= Interpositive =

Motion picture duplication film with an orange mask

An interpositive, intermediate positive, IP or master positive is a motion picture film with a positive image made from the edited camera negative. Interpositive film uses colored dye couplers that create an orange mask like the camera negative to preserve color accuracy.

==Description==
From a traditional photographic perspective, an interpositive (short for intermediate positive) is the positive image of the original camera negative, which is an intermediate step towards creating the positive (exhibition) print.

The camera negative is projected onto negative film stock in a liquid environment - termed a wet gate - where the film stock is exposed using a contact process, so creating a like image (in effect, retaining the image in its negative—i.e. "reversed"—form) on negative film stock, as an intermediate step.

The interpositive historically had only one purpose, namely to be the element which is used to make the internegative.

The interpositive is made after the answer print has been approved. All lights and opticals from the answer print are repeated when striking the interpositive, and once the IP exists the original negative can be vaulted.

It is sometimes referred to as a "protection IP", since the only time the IP is touched is on the occasion of making the first or a replacement internegative. Since interpositives are used so rarely, they are usually the element that is in the best condition of all the film elements.

Historically, interpositives were the element of choice for film-to-tape transfers:
1. They are usually in better physical condition than the other film elements.

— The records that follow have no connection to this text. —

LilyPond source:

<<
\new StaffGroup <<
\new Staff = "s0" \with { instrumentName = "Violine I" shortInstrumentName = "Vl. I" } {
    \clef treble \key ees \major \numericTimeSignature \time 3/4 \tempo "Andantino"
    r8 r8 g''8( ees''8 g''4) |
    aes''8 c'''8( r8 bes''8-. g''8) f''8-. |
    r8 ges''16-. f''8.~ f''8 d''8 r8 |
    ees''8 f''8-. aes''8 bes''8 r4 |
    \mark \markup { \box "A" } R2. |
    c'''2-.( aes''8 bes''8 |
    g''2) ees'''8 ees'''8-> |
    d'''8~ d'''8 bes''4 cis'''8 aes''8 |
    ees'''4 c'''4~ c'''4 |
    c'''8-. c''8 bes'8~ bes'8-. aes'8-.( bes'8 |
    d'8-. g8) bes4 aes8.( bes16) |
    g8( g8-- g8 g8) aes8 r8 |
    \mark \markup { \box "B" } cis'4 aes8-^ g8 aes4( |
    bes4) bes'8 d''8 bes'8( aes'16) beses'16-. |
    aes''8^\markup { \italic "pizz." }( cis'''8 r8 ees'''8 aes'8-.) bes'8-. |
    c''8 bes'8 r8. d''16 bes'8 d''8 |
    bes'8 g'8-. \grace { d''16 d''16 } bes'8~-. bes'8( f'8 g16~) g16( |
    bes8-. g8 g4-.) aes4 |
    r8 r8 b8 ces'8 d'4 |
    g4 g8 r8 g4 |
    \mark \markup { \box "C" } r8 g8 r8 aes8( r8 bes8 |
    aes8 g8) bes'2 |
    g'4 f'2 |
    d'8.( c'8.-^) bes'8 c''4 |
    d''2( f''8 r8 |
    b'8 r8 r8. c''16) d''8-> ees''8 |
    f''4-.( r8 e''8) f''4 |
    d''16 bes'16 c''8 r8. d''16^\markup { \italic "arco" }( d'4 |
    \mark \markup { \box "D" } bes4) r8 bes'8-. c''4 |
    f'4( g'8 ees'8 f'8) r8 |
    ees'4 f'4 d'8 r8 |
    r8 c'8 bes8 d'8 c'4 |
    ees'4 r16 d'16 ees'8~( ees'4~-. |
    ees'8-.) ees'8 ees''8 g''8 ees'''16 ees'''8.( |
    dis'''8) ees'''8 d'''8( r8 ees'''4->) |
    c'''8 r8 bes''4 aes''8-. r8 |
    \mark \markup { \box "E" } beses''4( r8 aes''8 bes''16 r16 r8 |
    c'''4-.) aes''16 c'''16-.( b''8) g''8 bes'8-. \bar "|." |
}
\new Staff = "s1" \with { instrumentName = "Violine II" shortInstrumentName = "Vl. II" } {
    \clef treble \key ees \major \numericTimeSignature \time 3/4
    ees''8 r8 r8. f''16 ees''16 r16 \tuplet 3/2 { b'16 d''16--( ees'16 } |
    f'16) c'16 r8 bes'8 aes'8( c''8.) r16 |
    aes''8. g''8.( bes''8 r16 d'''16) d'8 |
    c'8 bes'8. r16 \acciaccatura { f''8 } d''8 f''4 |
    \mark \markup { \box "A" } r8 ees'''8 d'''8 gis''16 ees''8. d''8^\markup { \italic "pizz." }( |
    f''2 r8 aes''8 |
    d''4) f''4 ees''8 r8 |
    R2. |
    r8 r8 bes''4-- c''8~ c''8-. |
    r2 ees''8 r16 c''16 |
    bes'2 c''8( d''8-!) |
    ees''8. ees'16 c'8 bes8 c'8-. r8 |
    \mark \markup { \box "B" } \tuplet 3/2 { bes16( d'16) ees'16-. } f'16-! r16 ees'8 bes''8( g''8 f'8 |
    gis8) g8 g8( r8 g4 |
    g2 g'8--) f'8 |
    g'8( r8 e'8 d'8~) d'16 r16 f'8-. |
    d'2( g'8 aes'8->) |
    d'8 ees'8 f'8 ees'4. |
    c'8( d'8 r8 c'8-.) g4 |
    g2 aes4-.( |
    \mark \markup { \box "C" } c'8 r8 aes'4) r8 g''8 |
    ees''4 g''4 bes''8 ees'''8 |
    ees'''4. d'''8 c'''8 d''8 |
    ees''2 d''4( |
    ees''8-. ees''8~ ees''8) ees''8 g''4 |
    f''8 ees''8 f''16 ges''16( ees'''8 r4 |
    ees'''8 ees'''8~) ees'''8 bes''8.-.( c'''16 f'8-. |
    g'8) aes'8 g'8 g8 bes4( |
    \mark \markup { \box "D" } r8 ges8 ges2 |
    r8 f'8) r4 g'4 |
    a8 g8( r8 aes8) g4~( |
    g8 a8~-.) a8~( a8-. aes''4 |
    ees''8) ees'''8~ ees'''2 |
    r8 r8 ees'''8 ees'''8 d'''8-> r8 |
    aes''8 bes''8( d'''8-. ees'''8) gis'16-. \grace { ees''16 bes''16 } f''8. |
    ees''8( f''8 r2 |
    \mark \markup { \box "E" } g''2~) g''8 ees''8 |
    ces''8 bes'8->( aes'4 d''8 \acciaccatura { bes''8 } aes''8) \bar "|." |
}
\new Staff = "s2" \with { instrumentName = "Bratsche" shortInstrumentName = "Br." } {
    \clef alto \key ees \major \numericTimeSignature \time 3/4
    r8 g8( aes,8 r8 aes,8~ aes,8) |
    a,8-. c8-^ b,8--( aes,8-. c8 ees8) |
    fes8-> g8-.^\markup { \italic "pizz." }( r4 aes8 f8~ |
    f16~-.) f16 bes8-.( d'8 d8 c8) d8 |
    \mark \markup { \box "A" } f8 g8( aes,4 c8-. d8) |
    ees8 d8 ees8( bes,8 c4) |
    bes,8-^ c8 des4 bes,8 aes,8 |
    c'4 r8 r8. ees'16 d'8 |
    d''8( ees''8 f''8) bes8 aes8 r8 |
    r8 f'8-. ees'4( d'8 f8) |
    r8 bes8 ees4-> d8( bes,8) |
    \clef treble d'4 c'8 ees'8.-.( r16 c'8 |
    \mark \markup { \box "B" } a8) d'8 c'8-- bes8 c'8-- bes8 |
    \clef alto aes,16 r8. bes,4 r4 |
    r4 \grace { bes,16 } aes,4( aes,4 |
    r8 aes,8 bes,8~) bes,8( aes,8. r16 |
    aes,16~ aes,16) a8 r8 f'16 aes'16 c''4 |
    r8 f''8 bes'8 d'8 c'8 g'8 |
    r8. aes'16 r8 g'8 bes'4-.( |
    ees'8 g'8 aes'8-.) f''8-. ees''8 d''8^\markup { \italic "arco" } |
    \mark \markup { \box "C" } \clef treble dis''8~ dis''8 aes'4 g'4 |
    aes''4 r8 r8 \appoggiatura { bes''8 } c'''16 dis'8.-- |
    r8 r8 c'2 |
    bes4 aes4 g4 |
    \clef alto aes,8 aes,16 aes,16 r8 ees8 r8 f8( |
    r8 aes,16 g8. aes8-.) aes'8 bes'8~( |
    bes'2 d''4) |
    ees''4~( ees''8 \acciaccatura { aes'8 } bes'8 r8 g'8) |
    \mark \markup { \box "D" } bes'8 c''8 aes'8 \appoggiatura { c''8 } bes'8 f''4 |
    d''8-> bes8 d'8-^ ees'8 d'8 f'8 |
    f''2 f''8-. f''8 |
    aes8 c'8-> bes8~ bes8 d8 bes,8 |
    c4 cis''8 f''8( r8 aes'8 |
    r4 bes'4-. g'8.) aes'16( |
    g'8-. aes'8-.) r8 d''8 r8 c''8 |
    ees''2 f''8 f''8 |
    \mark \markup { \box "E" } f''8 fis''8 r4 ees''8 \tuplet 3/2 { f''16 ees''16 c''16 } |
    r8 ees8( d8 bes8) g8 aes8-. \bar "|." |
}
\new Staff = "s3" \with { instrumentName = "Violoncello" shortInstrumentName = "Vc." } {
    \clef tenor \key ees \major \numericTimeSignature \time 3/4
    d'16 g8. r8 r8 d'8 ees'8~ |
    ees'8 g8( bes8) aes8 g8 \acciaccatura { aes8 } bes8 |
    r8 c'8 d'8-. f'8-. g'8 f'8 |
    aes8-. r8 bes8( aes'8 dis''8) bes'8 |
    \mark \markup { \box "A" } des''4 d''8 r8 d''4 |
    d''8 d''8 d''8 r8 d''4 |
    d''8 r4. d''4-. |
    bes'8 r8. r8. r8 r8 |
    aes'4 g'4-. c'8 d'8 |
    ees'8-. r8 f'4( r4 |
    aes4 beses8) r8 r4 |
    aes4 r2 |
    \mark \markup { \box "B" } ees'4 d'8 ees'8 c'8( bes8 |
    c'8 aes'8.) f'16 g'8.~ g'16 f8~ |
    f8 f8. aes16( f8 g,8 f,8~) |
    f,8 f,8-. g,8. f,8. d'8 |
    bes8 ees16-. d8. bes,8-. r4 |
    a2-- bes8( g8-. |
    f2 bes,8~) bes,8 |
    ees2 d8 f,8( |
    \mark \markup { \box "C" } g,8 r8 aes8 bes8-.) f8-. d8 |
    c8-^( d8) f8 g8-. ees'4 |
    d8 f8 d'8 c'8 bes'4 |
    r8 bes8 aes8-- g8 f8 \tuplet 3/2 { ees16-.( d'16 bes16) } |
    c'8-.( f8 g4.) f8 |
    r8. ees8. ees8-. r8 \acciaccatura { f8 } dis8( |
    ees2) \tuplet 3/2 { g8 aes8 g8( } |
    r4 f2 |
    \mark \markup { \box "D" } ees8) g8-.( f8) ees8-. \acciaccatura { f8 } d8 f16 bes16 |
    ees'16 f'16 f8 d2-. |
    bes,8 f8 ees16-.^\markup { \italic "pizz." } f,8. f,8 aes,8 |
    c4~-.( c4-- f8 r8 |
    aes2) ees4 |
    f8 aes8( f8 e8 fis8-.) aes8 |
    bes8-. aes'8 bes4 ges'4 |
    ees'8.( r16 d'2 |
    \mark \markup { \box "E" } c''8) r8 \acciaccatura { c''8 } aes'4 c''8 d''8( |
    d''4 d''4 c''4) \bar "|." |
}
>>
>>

The original camera negative is typically checkerboarded on several rolls, or may be chemically unstable if stored improperly.
2. They are very low-contrast and therefore were a better match for the dynamic range of older telecines.
3. Scratches or dirt on the IP appear as black defects on the transfer, which are generally less objectionable than white defects, which would be the case if the camera negative or internegative were used.

However, with improvements in resolution and dynamic range for home viewing, scanning the original camera negatives has become preferable.

Photographers who create photographic art by contact printing, such as Platinum or AZO, need interpositives in order to create large negatives. The final artwork has the size of the contact negative produced. Interpositives are also the best means of archiving or copying old image libraries. Reversal B&W processing can also be achieved from an interpositive by means of various kits and published recipes.